─── Text shown ───

Exception in thread "main" java.lang.NumberFormatException: For input string:

It looks like you're entering a non-integer value when you run the program. Does it do this when you enter a 1?

why dont you just use any other integer value instead of string "a" ? and the statement if (a==a) is not a good way to go .but if you have to have "a" , then my suggestion is that you first convert the string read from console into a char[] and then use statements like if (char[0]=='a')System.out.println("you are a seniour");

First of all, you should probably check for non-numeric values before you parse the input at line 11.

Another problem is this, at line 23:

else if (a == a)

I assume you want to check if the input was "a". In that case, it should be a.equals("a"). Right now, you're simply checking if the variable a is the same as itself, which will always return true.

If you really want to use "a" as an input value, there are two easy ways to do this. One is to catch that "a" first, and then do the parseint. The better way might be to put the parseint into a try block, and put the check for "a" into the catch block. Put a default case, in case they enter something that isn't an int and isn't "a".

sorry i forgot to remove that line...

this code

else if (a == a)
System.out.println("\nYou are Senior");

is deleted on my jcreator

the main prob is how to terminate the exception error or put output message if you enter a letter

i'm sorry i did'nt notice that line, but if you remove that error its process complete without error

Okay, so you don't want "a" as a value? Better still. Put a try block around the parseint, and use the catch block to alert the user ("Please enter a number from 1 to 4") and set a "redo" flag. A do ... while loop is the appropriate control structure here, where the condition would be ... while (redo);

Sound good?

yah... but how to do it??? sorry again i'm new in java

There are plenty of tutorials out there - try searching for "java try catch" or "java exception handling" and sort through what you find.

Briefly, try-catch-finally is a way of identifying a potential source of an exception (the code in the try block) and proivding instructions for dealing with the exception if it arises (the catch block). The "finally" block is code executed regardless of whether an exception arises.

─── Raw data ───

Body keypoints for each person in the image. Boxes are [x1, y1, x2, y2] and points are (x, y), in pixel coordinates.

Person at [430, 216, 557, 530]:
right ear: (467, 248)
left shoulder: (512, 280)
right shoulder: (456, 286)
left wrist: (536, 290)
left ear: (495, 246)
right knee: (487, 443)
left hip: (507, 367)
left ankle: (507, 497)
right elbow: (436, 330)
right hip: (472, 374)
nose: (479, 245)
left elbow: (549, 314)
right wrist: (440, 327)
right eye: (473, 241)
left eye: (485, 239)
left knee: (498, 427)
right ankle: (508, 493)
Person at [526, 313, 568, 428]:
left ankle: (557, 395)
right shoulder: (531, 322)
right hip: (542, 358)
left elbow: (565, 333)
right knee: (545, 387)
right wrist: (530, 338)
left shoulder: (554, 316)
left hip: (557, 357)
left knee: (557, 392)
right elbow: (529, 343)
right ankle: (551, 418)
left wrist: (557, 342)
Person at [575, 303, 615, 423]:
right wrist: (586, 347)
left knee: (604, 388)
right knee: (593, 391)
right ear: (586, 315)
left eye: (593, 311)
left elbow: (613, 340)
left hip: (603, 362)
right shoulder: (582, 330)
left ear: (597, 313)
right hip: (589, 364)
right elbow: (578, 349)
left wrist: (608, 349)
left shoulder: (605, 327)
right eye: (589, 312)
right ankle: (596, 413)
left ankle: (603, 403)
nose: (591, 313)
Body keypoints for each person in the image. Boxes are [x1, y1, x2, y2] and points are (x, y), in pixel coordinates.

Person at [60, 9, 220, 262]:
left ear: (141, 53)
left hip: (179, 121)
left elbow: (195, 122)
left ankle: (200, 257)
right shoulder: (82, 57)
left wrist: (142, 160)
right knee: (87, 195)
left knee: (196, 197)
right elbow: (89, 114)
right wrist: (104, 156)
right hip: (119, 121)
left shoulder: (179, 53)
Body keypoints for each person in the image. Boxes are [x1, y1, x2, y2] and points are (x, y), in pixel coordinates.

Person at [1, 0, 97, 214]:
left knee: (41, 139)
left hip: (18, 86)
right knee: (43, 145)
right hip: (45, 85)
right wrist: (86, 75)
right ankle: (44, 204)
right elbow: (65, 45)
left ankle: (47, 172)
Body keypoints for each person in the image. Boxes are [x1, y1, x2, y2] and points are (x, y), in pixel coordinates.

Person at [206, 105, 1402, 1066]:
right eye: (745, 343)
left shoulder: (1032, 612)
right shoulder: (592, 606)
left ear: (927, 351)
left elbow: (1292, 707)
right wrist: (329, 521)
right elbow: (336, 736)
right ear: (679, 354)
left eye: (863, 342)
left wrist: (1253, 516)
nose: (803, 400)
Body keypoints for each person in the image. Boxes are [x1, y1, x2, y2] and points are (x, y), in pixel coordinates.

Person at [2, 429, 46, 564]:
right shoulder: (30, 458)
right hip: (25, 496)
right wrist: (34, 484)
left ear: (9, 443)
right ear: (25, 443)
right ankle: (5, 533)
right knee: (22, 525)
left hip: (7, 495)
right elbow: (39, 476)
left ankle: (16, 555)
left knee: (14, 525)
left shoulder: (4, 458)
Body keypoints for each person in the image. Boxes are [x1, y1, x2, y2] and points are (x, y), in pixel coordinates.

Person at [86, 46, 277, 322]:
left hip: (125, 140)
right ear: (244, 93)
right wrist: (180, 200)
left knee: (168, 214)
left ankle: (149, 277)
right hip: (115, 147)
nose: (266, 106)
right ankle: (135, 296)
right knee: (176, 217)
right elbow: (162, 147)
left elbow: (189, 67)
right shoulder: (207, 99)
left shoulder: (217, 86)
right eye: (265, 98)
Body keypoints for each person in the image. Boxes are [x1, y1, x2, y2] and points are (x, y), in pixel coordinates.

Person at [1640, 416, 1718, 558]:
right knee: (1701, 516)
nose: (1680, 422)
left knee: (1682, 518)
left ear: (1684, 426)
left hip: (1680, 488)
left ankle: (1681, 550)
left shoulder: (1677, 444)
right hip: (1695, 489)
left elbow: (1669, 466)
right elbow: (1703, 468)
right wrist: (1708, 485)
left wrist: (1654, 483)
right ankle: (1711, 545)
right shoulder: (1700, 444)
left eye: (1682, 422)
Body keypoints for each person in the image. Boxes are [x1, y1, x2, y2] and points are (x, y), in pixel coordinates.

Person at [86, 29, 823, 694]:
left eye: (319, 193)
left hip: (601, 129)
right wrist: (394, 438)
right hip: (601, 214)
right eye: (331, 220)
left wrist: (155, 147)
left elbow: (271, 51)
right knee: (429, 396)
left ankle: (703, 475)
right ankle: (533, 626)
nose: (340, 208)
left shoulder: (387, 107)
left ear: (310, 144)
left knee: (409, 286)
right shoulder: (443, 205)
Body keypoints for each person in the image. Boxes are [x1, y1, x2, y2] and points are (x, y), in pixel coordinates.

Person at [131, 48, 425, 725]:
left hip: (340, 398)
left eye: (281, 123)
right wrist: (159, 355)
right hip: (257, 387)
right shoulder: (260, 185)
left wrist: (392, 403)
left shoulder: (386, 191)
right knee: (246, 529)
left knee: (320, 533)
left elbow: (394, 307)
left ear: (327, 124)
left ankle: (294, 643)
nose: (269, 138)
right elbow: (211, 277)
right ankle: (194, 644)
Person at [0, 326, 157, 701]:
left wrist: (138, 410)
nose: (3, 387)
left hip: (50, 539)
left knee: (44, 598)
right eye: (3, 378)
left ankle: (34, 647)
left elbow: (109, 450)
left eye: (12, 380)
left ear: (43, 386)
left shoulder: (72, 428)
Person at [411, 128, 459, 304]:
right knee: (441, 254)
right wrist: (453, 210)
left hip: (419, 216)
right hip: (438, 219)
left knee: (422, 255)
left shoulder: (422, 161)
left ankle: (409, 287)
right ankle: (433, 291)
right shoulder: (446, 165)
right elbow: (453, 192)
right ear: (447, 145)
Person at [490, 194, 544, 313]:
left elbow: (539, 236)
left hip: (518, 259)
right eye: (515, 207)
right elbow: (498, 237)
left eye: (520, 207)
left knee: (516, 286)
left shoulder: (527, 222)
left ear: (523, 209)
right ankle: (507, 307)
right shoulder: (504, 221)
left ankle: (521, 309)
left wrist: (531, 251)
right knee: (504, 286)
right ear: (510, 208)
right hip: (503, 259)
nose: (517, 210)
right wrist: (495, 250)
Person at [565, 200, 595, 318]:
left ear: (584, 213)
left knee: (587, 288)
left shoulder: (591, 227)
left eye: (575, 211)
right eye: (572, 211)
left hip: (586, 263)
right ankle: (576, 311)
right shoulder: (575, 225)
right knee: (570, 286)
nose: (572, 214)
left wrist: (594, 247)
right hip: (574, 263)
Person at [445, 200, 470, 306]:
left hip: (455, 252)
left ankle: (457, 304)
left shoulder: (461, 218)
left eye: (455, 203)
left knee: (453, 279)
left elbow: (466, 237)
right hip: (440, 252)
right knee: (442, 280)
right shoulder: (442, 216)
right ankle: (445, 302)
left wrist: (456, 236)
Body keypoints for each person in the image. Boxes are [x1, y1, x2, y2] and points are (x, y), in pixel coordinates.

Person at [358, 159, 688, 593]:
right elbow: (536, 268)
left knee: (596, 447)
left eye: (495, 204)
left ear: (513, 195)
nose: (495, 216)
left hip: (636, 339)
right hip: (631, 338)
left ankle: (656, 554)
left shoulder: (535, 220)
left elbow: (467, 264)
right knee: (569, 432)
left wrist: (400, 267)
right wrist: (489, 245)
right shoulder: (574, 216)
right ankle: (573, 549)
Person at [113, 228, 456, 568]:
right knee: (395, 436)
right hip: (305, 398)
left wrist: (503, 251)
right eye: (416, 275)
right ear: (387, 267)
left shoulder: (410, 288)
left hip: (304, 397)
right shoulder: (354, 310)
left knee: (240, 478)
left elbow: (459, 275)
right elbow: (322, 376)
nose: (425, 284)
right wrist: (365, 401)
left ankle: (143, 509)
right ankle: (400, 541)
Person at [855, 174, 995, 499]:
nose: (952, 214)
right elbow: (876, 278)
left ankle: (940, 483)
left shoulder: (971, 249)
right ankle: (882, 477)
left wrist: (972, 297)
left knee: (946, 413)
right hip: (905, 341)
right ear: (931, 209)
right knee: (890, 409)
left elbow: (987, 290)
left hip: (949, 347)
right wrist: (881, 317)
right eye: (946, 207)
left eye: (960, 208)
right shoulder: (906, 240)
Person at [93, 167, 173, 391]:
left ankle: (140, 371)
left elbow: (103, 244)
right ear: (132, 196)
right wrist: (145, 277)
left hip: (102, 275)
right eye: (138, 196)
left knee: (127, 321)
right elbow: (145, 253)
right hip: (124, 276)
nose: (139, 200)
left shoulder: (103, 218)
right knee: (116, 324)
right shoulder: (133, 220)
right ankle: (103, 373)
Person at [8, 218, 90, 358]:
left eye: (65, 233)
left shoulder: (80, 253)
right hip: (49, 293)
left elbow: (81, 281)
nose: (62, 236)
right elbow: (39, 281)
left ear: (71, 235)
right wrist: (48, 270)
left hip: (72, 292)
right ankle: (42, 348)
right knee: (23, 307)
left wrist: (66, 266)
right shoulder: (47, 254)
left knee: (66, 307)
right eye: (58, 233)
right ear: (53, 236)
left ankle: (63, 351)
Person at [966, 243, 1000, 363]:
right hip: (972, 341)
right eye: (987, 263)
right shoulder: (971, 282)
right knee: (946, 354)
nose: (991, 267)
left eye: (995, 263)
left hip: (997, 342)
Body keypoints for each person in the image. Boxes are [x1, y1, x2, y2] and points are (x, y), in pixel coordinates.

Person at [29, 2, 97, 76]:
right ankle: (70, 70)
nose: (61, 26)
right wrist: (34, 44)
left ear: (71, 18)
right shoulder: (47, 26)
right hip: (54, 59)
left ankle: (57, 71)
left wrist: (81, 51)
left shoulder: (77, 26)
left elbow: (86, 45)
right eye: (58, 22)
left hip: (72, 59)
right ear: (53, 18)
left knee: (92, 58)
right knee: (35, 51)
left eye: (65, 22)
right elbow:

───

— Work to be completed —
Reproduce word for word the stretch of the Java exception thread above, from "Another problem is" through "always return true.".

— Answer section —
Another problem is this, at line 23:

else if (a == a)

I assume you want to check if the input was "a". In that case, it should be a.equals("a"). Right now, you're simply checking if the variable a is the same as itself, which will always return true.